Faso, puto faso, mal compañero que siempre estás, y en las penumbras, profundamente oscuras, con los ecos suaves que rebotan del sonido que me distrae y me atrapa.
Me dispongo a sentir y busco ayuda en un coñac, si bien son dos o tres, no importa. Lo que importa está oculto todavía, escondido dentro de mí, y espero. Un frío placentero, o tal vez no, me invade; tampoco importa. Enciendo otro cigarrillo y sigo esperando. Cualquier prenda es útil para aplacarlo, aunque no esté aterido —no es posible con veinte grados—; siento como si lo estuviese. El coñac me ayuda en eso y nada más.
Alcohol y faso, la puta, que hemos estado juntos muchas veces y hasta algunas fueron buenas, sobre todo aquellas que me dejaron inconsciente, relevado de la realidad, de esta realidad de mierda que me ha torturado toda la vida y que sigue torturándome, y no sé por qué.
Pienso en mí y en quién soy, si soy lo que siento que soy o solo es una ilusión, y me detengo piadosamente. Ahora, en el impasse que me he otorgado —vaya a saber por qué—, no puedo evitar comparar. Y a pesar de no estar de acuerdo con las comparaciones, lo hago. Qué estúpido me veo.
Tengo tantos pensamientos en la cabeza que creo que, si quisiera expresarlos, me volvería loco, loco, jajajajaja. ¿Y cómo saber si ya no lo estoy, o si siempre lo estuve y no me di cuenta? Una vez alguien dijo que "solo el loco sabe del placer que la locura encierra", pero yo nunca encontré ese placer. Todo lo contrario: en mi supuesta locura solo encuentro confusión, desacuerdo, incomprensión, conflicto, intolerancia.

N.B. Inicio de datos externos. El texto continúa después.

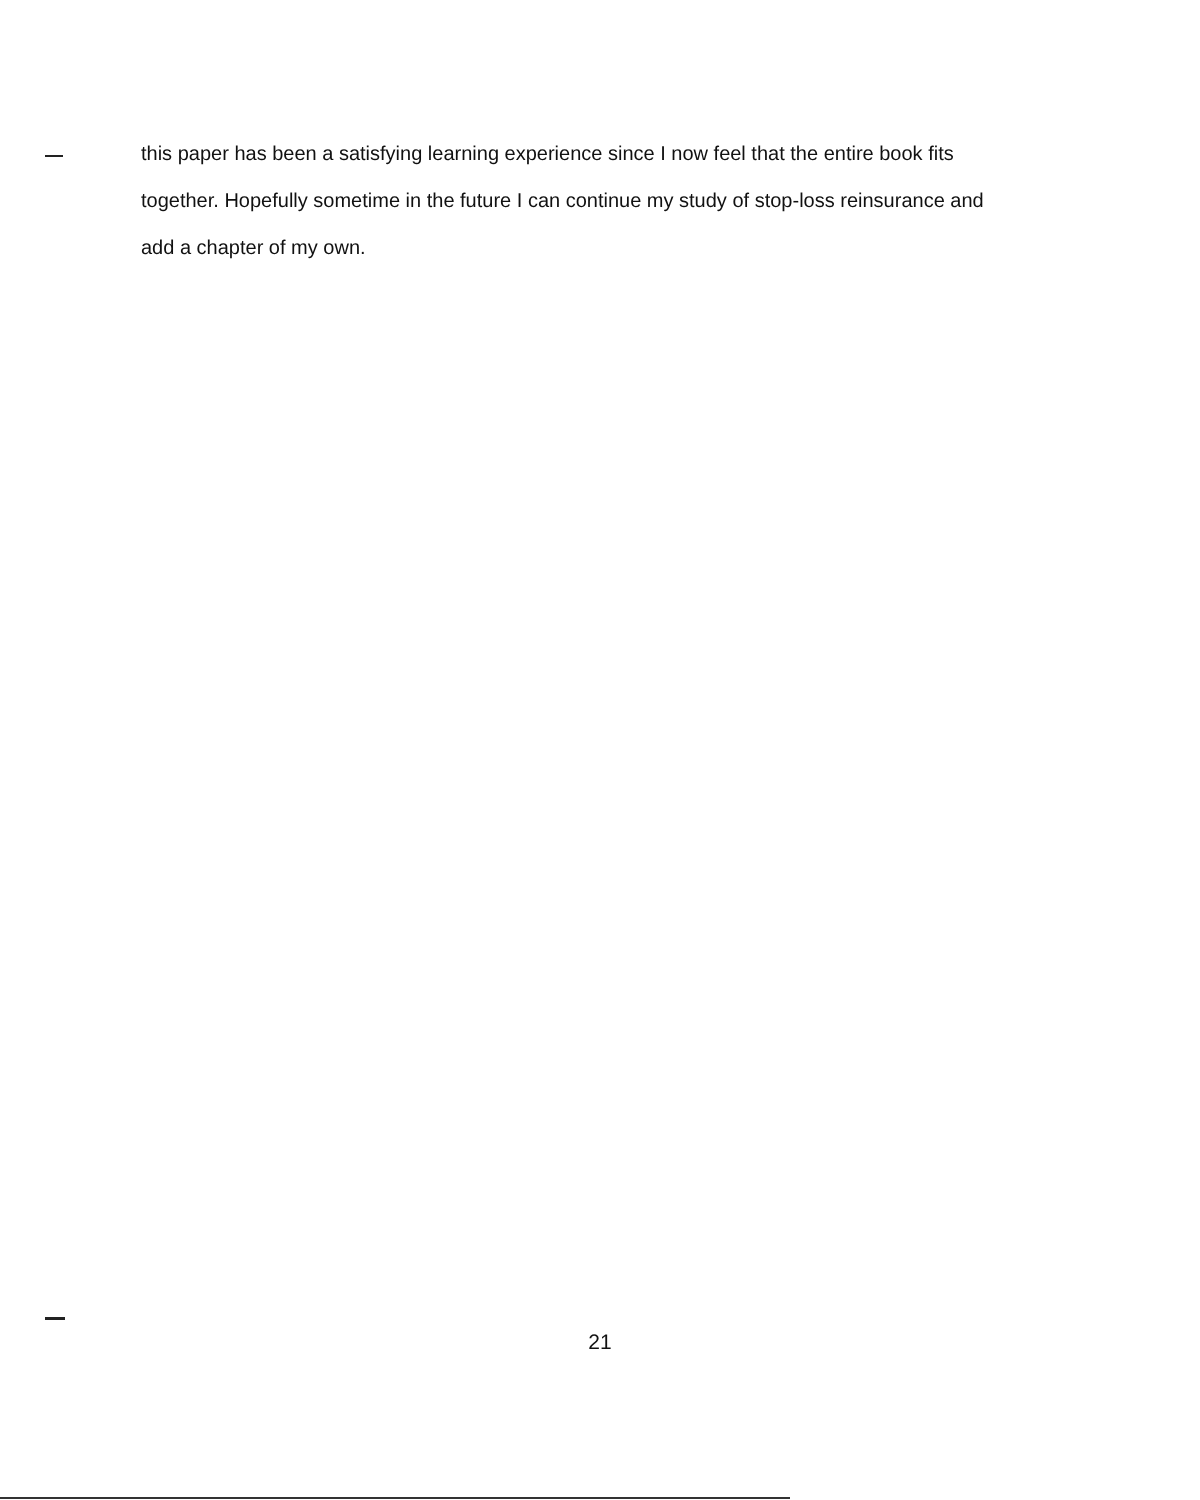this paper has been a satisfying learning experience since I now feel that the entire book fits together. Hopefully sometime in the future I can continue my study of stop-loss reinsurance and add a chapter of my own.
21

Intolerancia… pucha, cómo odio mi intolerancia. La odio más que a la intolerancia de los demás. Debe ser porque mi intolerancia es abarcadora, suprema, insoportable, absoluta, ya que ataca a todos o a casi todos; sí, seguro que a casi todos, porque hay gente que me gusta —pensándolo bien, es bastante—, para mí, la gente que me gusta; pero es mucha más la que detesto, muchísima más.
Como detesto a la gente, es verdad, la detesto. Pero ellos no son culpables, en realidad son víctimas: pobres víctimas de su mediocridad, de su asquerosa y abrumadora mediocridad. ¿Y cómo no odiar la mediocridad? Solo no la odia el mediocre, porque no la distingue, no la advierte, no lo tortura.
Por otro lado, pienso: ¿quién soy yo para juzgar la mediocridad de otros, sin primero juzgar la propia, la que no puedo evitar ni disimular? Sé que muchos no me van a entender, estoy absolutamente seguro de ello, pero tampoco me importa. Lo que me importa es tratar de entenderme a mí mismo, y eso ya me resulta bastante complicado como para perder el tiempo con los demás.
Ya son las cinco de la mañana y yo aquí, sentado, intentando redondear una idea que no termina de surgir. No creo que vaya a publicar algo como esto, pero lo escribo porque necesito escribirlo y tal vez guardarlo por siempre, mientras pueda.
Adiós, horribles humanos, y a los otros, los pocos que no lo son, salud.